The network bandwidth adjustment method according to claim 1, wherein the at least one training iteration is continuous K training iterations, and the determining the time spent in the at least one training iteration overtime comprises: obtaining The fourth time duration that the worker node takes to continuously complete the K training iterations; obtain the average duration that the worker node takes to continuously complete the K historical training iterations of the training task, and calculate the average duration. The duration is determined as the fifth duration; the difference between the fourth duration and the fifth duration is greater than or equal to the third time threshold value, determine the time it takes for the at least one training iteration to time out.

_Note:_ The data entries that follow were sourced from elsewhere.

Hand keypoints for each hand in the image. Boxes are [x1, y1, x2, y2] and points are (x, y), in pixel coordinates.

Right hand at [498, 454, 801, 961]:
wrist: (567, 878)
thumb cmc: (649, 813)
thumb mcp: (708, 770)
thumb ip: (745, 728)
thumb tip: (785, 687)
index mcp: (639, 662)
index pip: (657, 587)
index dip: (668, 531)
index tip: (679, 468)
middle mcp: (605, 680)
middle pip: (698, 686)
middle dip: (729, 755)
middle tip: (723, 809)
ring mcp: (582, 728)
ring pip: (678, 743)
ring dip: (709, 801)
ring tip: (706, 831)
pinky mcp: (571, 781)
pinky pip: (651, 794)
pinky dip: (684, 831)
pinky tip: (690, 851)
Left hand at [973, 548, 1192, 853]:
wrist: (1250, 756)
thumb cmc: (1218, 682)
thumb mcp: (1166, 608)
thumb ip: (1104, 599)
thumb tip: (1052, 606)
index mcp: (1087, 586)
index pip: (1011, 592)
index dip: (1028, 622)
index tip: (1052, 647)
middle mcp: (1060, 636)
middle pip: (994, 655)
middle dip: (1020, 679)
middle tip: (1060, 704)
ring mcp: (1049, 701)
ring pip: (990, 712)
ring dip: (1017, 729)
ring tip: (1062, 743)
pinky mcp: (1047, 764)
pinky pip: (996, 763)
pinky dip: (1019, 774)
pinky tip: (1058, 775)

The network bandwidth adjustment method according to any one of claim 1 to 5, wherein the working node and the service node are both physical nodes; or, the network bandwidth adjustment method is applied to the second server server, one of the working node and the service node is a virtual machine running on the third server, and the other is a physical node or a virtual machine running on the fourth server.

The network bandwidth adjustment method according to any one of claim 1 to 5, wherein the network bandwidth adjustment method is applied to a first virtual machine on a second server, and the second server also runs There are a second virtual machine and a third virtual machine, the second virtual machine is the working node, and the third virtual machine is the service node.

The network bandwidth adjustment method according to any one of claim items 1 to 5, wherein, before the acquiring the time taken for at least one training iteration when the worker node executes the training task, the method further comprises: running A training task startup script, where the training task startup script is used to obtain the time it takes for the worker node to complete at least one training iteration when executing the training task.

The network bandwidth adjustment method according to claim 8, wherein the training task startup script includes information required for determining the time-out time spent in at least one training iteration and a preset bandwidth adjustment range. at least one.

The network bandwidth adjustment method according to claim 1, further comprising: acquiring the current first bandwidth of the service node; The bandwidth of the point is adjusted to a second bandwidth; wherein, the bandwidth update request carries the second bandwidth, and the second bandwidth is greater than the first bandwidth.

A network bandwidth adjustment device, comprising: an acquisition unit for acquiring the time it takes for a worker node to perform a training task to complete at least one training iteration; a determination unit for determining the at least one training iteration acquired by the acquisition unit The time spent in the training iteration is overtime; the sending unit is configured to send a bandwidth update request to the first server in the case of determining that the time spent in the at least one training iteration is overtime, the bandwidth update The request is used to request the first server to update the bandwidth of the service node; the service node stores the data of the training task.

A computer-readable storage medium having a computer program stored in the computer-readable storage medium, the computer program including program instructions that, when executed by a processor, cause the processor to execute request items 1 to 10 Any one of the network bandwidth adjustment methods.

An electronic device includes a memory and a processor; the memory is used to store a program; the processor is used to execute the program stored in the memory, and when the program is executed, the processing The device is configured to execute the network bandwidth adjustment method described in any one of request items 1 to 10.